SEZIONE DI TESTO:

Volitiva, esigente, ambiziosa, passionale, libertaria. Si è spenta a 93 anni nella sua casa di Ramatuelle la Calliope dell’esistenzialismo francese, la cantante e cabarettista Juliette Greco. Nata a Montpellier nel 1927, sin da giovane tento’ di diventare un astro dell’Operá di Parigi, e sarebbe stata destinata ad una promettente carriera di ballerina se solo i nazisti non avessero fatto irruzione nella sua vita: sua madre venne difatti deportata mentre Juliette torturata dalla Gestapo; quando finalmente l’incubo ebbe fine, con il cuore pieno di sogni e di speranze ed un biglietto per il metro’ in tasca, corse a chiedere aiuto alla sua ex professoressa di francese; quest’ultima non esito’ un istante ad ospitarla presso la sua dimora sita a Saint-Germain-des-Prés. Fu la svolta per Juliette. La fervida temperie culturale dell’epoca non tardo’ ad affascinarla, al punto da entrare a far parte della Jeunesse Communiste. I cafès bohemiens divennero punto nevralgico d’incontro con svariati intellettuali, primo tra tutti Boris Vian.
Un giorno, come se quel biglietto del metro’ speso per raggiungere la rive gauche non fosse stato abbastanza fortunato, la sua strada incrocio’ quella di uno dei massimi esponenti dell’esistenzialismo, il filosofo Jean Paul Sartre; egli le propose di cantare, ed a poco valse la riluttanza di Juliette: Sartre le offri’ una camera (la numero 10) presso l’Hotel la Louisiane, l’unica munita di acqua calda.

DATI FORNITI:
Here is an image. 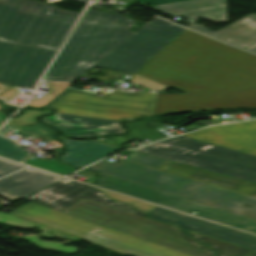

COMPITI ASSEGNATI:
#1 Nel testo su Juliette Greco, quale camera dell'Hotel la Louisiane le offrì Sartre?
#2 Riprendi il testo su Juliette Greco e prosegui il racconto dopo l'ultima frase.

RISULTATI DELL'ESERCIZIO:
#1 La camera numero 10, l'unica munita di acqua calda.

#2
Galeotta divenne, dopo quel soggiorno, la passione con Miles Davis, trombettista americano di fama internazionale: si amarono alla follia per due settimane, finché Miles fu costretto a tornare negli Stati Uniti. Il distacco repentino ed indesiderato precipito’ Juliette in un abisso di tristezza e solitudine, cui fece capolino il tunnel dell’eroina, come ella stessa avrebbe poi raccontato in una celebre autobiografia.
Esordi’ al cabaret con “Le boeuf sur le toit“, divenne una habituée dell’Olympia e comincio’ a dar voce a “Rue des Blancs-Manteaux“, nata dal calibro di Sartre e “Les feuilles mortes” di Prévert. Furono tanti gli chansonniers che decisero di scrivere per lei, emblematici Brassens, Aznavour, Gainsbourg con la sua “Javanaise“.
“Toutoune“, ossia cagnolino buono: questo l’epiteto con cui venne connotata dagli amici più stretti, derivante anche dal suo sfarzoso trucco sotto gli occhi, dai suoi maglioni neri abbinati ai pantaloni, dal suo stile così lontano dagli schematismi di una Nazione o di un Paese.
E fu proprio fuori dagli schemi che Juliette trascorse il suo tempo, oltre i cliché ed i luoghi comuni. “Ho scelto di amare chi volevo quando volevo“, disse una volta, indifferente e risoluta dinanzi alle critiche dei benpensanti legate ai suoi tre matrimoni.
Regina dei teatri, dei cinema e soprattutto dei simposi con gli intellettuali parigini, il suo talento emerse dapprima sul palcoscenico della Comédie Française, dopo aver studiato per anni arte drammatica; venne inoltre insignita di una Légion d’Honneur.
Il sodalizio artistico con poeti e registi la rese protagonista delle notti del circolo privato in cui si riunivano gli esistenzialisti.
E, se è vero come scrisse Jean Paul Sartre che “Si è sempre responsabili di quello che non si è saputo evitare“, non può dirsi altrettanto della morte, che ci accoglie con la perfidia delle Erinni ma che tentiamo a nostro modo di rimandare quanto più a lungo possibile. Juliette lo ha fatto mediante l’arte e l’intelletto.
Ci mancherai, voce di velluto.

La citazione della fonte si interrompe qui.